▸ PROVIDED TEXT
Simple policies take seconds to implement. But after all
the other objections are confronted, this is usually the last
one that gets thrown up.

lack of buy in from the powers that be

In the past I found that "the powers that be" are pretty easy
to explain the problem to, and, once they "get it" they are
shocked at the level of egress that is currently being allowed.
Usually, it takes a few weeks of the performance bullsh*t and
all the other flak of excuses being thrown up to erode the
"buy in"

You forgot the other big argument that gets thrown up
whenever egress filtering is discussed, "Nobody ELSE does it!"
followed by some mumbo jumbo about it not being a necessary
best practice blah blah blah Darwin blah blah...

ingress filtering has proved to be useful in limiting the risks an
organization has to endure and battle.  The job now, is to convince the
powers that be and the folks that admin the defensive devises that egress
filtering would have prevented or dramatically reduced the costs
associated with a large number of the viri/trojans in circulation the past
2-4 years, as well as those still in the thought processes of those folks
that release these beasts.

The virii, worms, and trojans will do it, since appealing to reason appears
to have failed.

 It's amazing how one can get folks to
understand the importance of packet flow in one direction needs to be
evaluated and limited, and yet frustrating that translating that logic in
the other direction can be fraught with either total rejection of the
concept, or a poo-poo'ing of the risks, even after faced with the costs of
cleanup.  Then come the champions of user education, a goood concept that
has proved to be costly in and of itself, let alone, well, frustrating...

I did an IDS tutorial at Interop last year and about a week after
my class I got a call at home late one night from a panicked
admin who had been in my tutorial. One of the things I had suggested
was using egress filters with permit and log policies to get an idea
of what was going out through the firewall. He had discovered a
'bot net of at least 3,000 nodes in their 12 campus network with
20,000 desktops and servers. He didn't like my advice ("Change your
name and move to Afghanistan") and is probably still trying to clean
it up. Performance, rules complexity, administrative overhead,
blah blah Darwin, blah blah blah Darwin.

▸ GOAL OF THE EXERCISE
In the egress filtering discussion, how many nodes did the 'bot net found by the admin from the IDS tutorial have?

[Collected data]
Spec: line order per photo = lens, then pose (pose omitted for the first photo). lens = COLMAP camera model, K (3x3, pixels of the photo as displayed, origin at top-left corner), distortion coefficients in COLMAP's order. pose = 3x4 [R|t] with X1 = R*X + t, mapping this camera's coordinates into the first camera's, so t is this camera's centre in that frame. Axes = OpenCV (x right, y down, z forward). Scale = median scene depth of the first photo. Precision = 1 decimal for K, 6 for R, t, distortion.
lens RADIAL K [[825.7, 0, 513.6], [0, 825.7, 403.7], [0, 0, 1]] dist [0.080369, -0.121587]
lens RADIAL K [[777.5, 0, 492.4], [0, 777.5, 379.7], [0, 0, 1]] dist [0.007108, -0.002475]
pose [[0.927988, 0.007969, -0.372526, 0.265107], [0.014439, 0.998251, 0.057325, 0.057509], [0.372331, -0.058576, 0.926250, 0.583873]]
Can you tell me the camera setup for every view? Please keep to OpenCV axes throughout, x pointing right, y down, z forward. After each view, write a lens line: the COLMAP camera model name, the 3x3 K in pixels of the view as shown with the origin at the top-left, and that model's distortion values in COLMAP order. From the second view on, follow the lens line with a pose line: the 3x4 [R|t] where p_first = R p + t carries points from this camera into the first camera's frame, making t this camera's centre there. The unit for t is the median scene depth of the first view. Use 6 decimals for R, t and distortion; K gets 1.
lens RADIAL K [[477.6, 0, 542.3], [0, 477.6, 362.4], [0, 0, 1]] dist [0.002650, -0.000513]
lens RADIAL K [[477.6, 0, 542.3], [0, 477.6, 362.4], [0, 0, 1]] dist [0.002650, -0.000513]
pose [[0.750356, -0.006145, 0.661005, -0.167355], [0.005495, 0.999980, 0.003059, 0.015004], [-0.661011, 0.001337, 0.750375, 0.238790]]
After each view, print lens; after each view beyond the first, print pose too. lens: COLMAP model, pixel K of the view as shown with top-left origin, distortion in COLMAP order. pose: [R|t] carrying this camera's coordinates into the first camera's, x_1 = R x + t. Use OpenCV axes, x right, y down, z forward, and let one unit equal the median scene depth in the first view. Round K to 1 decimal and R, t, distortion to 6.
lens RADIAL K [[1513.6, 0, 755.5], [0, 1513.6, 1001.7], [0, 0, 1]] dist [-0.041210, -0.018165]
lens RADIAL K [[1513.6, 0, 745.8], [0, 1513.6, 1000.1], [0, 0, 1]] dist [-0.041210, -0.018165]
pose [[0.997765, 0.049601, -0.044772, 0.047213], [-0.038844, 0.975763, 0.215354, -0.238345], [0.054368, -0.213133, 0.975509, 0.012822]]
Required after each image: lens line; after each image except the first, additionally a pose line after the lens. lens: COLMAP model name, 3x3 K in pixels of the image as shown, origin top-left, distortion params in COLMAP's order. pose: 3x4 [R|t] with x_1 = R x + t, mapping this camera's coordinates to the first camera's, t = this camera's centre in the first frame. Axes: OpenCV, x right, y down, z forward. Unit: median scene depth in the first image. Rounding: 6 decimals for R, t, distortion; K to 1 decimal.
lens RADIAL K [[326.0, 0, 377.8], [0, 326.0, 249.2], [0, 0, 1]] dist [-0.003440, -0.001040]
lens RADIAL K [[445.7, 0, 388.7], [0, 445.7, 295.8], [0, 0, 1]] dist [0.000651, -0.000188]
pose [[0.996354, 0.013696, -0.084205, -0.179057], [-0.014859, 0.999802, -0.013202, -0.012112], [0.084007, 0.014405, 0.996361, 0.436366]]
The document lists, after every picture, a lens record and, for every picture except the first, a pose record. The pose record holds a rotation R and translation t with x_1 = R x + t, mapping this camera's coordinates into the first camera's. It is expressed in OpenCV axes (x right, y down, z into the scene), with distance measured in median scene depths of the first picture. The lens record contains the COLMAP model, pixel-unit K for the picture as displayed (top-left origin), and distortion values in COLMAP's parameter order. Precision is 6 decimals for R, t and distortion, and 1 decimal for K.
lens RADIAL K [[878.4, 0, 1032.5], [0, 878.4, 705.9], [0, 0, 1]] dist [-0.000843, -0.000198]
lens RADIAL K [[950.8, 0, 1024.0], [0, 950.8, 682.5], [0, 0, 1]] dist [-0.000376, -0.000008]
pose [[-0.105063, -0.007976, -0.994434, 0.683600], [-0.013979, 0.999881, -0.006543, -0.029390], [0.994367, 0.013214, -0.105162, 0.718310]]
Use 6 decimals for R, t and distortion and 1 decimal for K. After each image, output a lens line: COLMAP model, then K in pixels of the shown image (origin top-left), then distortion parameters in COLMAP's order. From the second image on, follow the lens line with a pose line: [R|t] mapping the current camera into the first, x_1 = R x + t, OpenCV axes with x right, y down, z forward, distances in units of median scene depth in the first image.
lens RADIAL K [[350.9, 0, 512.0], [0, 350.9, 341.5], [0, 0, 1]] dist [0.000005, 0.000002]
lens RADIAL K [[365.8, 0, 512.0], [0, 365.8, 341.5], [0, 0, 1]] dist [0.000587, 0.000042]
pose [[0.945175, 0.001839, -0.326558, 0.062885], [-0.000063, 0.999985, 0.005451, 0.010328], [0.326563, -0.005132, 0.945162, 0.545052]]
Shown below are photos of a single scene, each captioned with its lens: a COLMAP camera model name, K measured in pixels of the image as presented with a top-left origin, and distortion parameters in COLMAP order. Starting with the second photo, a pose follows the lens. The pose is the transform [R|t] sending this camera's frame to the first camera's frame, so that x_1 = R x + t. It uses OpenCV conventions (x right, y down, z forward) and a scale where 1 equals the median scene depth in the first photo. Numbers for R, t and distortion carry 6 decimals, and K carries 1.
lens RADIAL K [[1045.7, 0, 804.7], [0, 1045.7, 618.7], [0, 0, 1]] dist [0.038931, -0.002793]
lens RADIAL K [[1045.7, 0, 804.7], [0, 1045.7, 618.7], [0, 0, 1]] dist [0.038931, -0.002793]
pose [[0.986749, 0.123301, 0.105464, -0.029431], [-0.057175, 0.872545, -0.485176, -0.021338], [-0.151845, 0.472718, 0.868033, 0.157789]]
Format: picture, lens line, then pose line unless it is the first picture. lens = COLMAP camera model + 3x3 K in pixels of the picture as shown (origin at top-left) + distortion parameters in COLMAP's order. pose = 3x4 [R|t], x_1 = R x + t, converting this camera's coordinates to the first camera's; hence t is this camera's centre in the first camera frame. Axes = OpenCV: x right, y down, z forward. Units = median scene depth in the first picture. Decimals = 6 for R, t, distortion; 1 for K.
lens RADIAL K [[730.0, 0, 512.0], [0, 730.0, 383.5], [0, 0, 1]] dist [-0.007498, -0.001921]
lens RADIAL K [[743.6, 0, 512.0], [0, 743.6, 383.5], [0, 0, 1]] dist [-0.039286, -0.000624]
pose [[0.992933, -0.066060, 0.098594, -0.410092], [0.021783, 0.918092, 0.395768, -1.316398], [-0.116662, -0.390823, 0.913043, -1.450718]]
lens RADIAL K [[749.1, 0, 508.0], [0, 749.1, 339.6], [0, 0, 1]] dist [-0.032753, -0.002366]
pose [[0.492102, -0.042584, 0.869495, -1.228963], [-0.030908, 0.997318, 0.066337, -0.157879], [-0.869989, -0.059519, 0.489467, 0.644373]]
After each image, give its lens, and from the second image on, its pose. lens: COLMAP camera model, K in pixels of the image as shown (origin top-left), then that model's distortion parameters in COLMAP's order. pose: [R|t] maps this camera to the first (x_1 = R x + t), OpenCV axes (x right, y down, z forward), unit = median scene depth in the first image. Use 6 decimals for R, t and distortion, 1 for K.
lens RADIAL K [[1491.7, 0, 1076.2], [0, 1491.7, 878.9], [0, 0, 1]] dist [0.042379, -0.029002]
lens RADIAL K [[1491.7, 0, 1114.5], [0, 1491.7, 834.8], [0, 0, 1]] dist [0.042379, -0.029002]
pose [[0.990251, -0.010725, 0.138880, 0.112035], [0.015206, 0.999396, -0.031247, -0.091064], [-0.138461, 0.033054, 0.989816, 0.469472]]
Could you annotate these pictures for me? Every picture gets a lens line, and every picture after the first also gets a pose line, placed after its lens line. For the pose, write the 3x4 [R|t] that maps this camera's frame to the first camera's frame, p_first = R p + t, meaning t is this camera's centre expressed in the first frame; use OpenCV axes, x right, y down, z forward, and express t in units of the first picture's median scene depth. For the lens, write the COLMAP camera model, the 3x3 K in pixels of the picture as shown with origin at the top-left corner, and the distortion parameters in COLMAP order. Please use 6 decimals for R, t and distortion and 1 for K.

▸ EXERCISE RESULT
At least 3,000 nodes.